On Tuesday, January 26, 9:30–10:30AM Eastern time, we will have the first of our weekly open Q&A sessions.

These are an opportunity for you to ask questions about the readings, lectures, or assignments. Drop in anytime.

Zoom link: https://unc.zoom.us/j/804236122

The password will be posted to Sakai.

Week starting February 1
Producing meaning and significance: semiotics

View slides Updated Thursday 1/28 4:18 PM

Total amount of required reading for this week: 17,800 words

Usable information is meaningful. How does some mass of material come to have meaning? Semiotics is the study of how phenomena take on meaning or signify.

There are a wide range of semiotic theories, but all of these theories are characterized by a focus on how structural relations produce meaning. Semioticians are interested in how perceptible signs take on meaning as a function of the structural role they play in a larger system. They look at how signs are organized into languages or codes, and how signs and codes operate within our broader cultures.

Ideas from semiotics are useful for thinking about selection systems. Data scientists, “user experience” designers, computer programmers and other information professionals employ semiotic concepts all the time, though many of them are unaware of it.

📖 To read before this meeting:

  1. Johansen, Jørgen Dines, and Svend Erik Larsen. “Code and Structure: From Difference to Meaning.” In Signs in Use, 7–23. Routledge, 2002. https://ebookcentral.proquest.com/lib/unc/reader.action?docID=240576&ppg=16.
    5,100 words
    Reading tips

    Pay attention to the italicized terms in this reading.
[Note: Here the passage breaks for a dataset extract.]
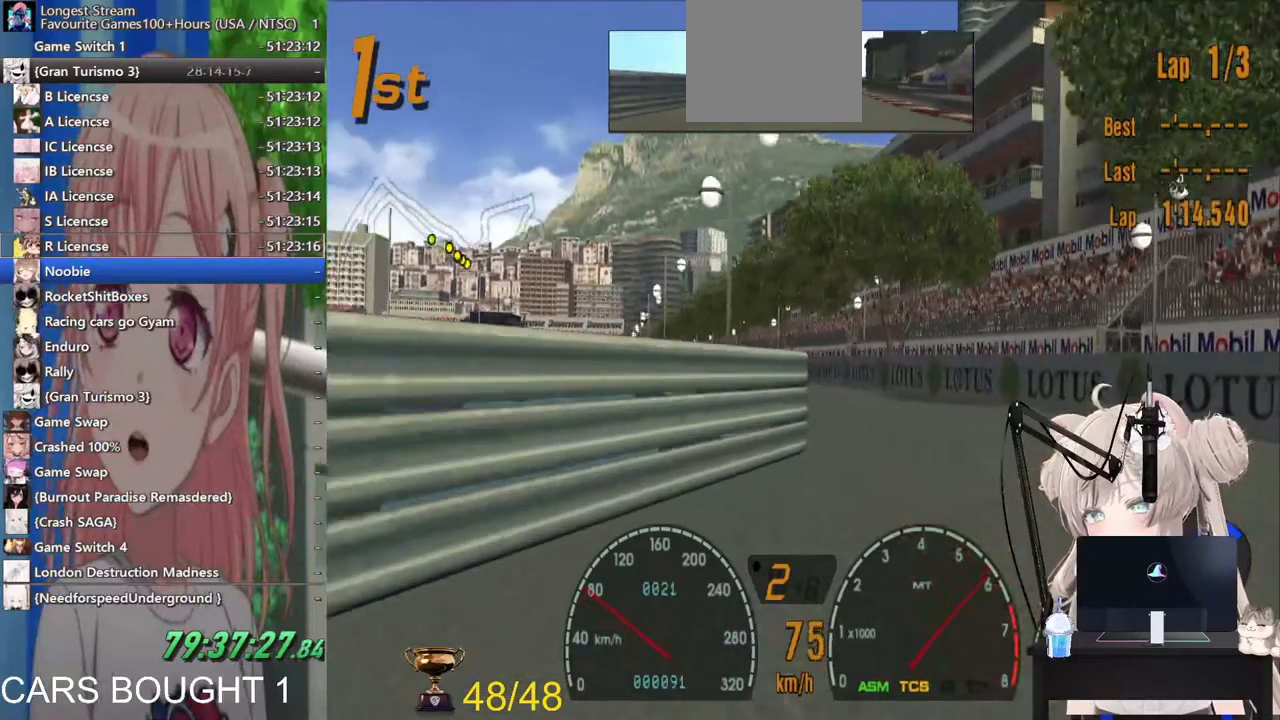
{"buttons": [], "left_stick": "left", "right_stick": "center", "events": [[67, "left_stick", "center"], [117, "left_stick", "left"]]}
You may find it useful to look them up in the book’s glossary (see the optional reading below).

    If you find yourself getting confused, try to focus on understanding how “codes” work in the examples of the tic-tac-toe game and the pedestrian trying to cross at an intersection.

    You can stop reading this chapter on page 16, before the section entitled “Code and structure.” After that point, the chapter gets into some advanced topics that we won’t be covering in this course.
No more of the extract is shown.